Commentaire sur les élections en Suisse du 22.10.2023
A la fin de l'année dernière, l'Institut de recherche sociale de Berne, la GFS, a publié son baromètre annuel des préoccupations des Suisses. L'institut est respecté par toutes les forces politiques comme un institut relativement objectif. Le changement climatique et la peur des catastrophes écologiques arrivent en tête avec 39%. En deuxième position, on trouve le souci d'une retraite assurée avec 37%. En cinquième position, on trouve l'inquiétude face à la baisse du pouvoir d'achat. L'immigration n'est considérée comme un problème qu'en neuvième position, avec seulement 19 % des citations, et la politique d'asile arrive en dixième position, sans doute parce que la plupart des gens la considèrent comme une tâche facile et peu angoissante.
Dix mois plus tard, les Suisses ont renouvelé leurs deux parlements nationaux: le Conseil national, élu à la proportionnelle avec 200 sièges, et le Conseil des États, plus petit, un sorte de sénat des cantons. Les Verts perdent cinq sièges, les Verts libéraux six, tandis que le parti conservateur de droite, l'UDC, en gagne neuf. Le PS, au positionnement social fort, gagne tout de même deux sièges. L'UDC, dont le programme électoral ne se distingue que marginalement de celui de l'AfD et qui lui sert de modèle, peut désormais compter sur 27.9 % des voix en Suisse, soit près d'un tiers. Le bloc de gauche perd globalement des parts de marché.

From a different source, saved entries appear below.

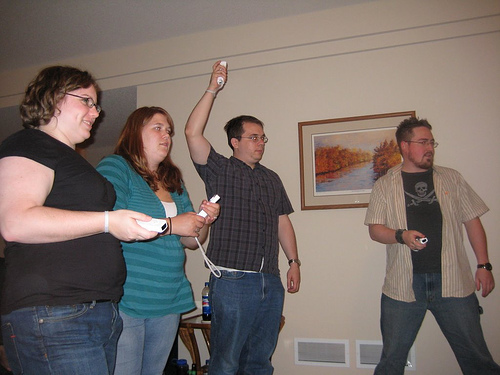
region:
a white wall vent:
[296, 334, 350, 366]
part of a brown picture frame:
[287, 110, 418, 217]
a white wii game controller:
[188, 194, 223, 221]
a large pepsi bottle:
[197, 281, 213, 321]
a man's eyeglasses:
[410, 134, 442, 151]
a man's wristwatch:
[286, 253, 305, 269]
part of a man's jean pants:
[200, 268, 286, 373]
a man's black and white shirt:
[398, 173, 441, 266]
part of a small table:
[178, 311, 290, 366]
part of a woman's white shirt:
[158, 199, 177, 219]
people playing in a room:
[5, 6, 499, 370]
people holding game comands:
[7, 10, 499, 373]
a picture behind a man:
[289, 103, 458, 220]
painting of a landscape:
[288, 97, 431, 225]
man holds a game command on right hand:
[355, 107, 496, 372]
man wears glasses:
[360, 105, 495, 366]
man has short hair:
[352, 110, 487, 230]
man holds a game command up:
[177, 40, 317, 365]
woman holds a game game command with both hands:
[105, 97, 226, 278]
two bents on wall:
[286, 329, 425, 374]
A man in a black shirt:
[366, 116, 496, 373]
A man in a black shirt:
[183, 58, 299, 373]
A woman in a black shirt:
[0, 62, 160, 374]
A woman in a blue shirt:
[96, 103, 220, 373]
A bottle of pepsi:
[199, 281, 212, 318]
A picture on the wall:
[295, 109, 418, 211]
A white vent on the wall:
[353, 335, 418, 368]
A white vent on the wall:
[293, 335, 348, 368]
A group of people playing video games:
[3, 60, 498, 374]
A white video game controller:
[133, 215, 168, 232]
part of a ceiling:
[171, 1, 194, 17]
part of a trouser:
[208, 298, 245, 360]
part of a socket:
[315, 335, 334, 362]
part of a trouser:
[225, 308, 246, 341]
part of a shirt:
[233, 240, 260, 266]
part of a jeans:
[223, 333, 242, 367]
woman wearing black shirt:
[0, 127, 132, 371]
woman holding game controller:
[88, 192, 173, 244]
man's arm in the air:
[164, 15, 245, 173]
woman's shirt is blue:
[99, 149, 211, 314]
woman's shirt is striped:
[88, 150, 221, 318]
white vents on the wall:
[280, 325, 426, 372]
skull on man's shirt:
[398, 175, 437, 214]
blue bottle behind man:
[195, 274, 223, 319]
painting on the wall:
[291, 104, 430, 211]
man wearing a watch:
[279, 245, 304, 273]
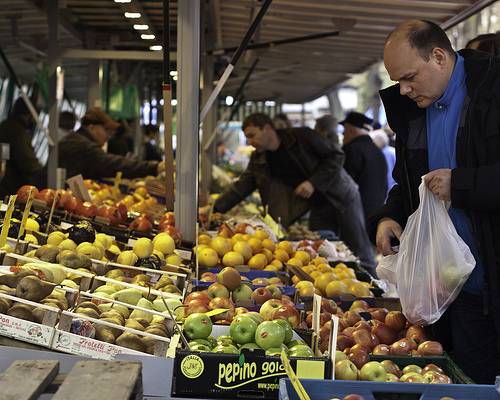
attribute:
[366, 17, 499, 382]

Les élections nationales sont importantes en Suisse, mais n'ont rien d'absolu. Depuis 64 ans, le gouvernement est formé par une coalition permanente des quatre plus grands partis. Cette composition ne changera pas. En outre, il est possible à tout moment de faire échouer une décision gouvernementale par le biais d'un référendum. Les élections nationales relèvent du marketing politique. Le seul parti en Suisse qui entretient depuis 25 ans une machine de marketing gérée de manière centralisée et alimentée par des millions provenant de sources opaques est l'UDC. Ce parti a absorbé tous les groupes d'extrême droite de Suisse et sert leurs récits. Il exploite la peur et a mené une campagne électorale d'exclusion à l'aide de campagnes racistes, dans lesquelles il n'a pas hésité à utiliser des slogans nazis ("Les Suisses se réveillent").
Un thème central de l'UDC était une image dans son journal gratuit "Quelle Suisse voulons-nous", envoyé à des millions de ménages. A gauche, nous voyons l'image d'un groupe de nombreuses personnes à la peau foncée, reconnaissables comme migrantes, entassées dans un espace restreint et barrées de rouge. A droite, l'image d'une famille suisse modèle "blanche", en train de se promener dans la nature verdoyante: "C'est cette Suisse que nous voulons!"
Les votes faits avec cette forme d'agitation sont certes juridiquement valables, mais ils ne sont pas respectables. Ils en disent beaucoup plus sur sur l'impudence du leader de ce marché politique dans l'exploitation inconsidérée des peurs de ses votant·es que sur leurs vrais soucis.Ils ne disent rien des tâches humaines, sociales et environnementales spécifiques auxquelles nous voulons et devons nous atteler. La gauche perdante de ces élections devrait sans doute revoir un peu ses stratégies, quitter de temps en temps ses thrones conquis et aller dans la rue.
Retournons à notre travail à la base et ne nous laissons pas impressionner.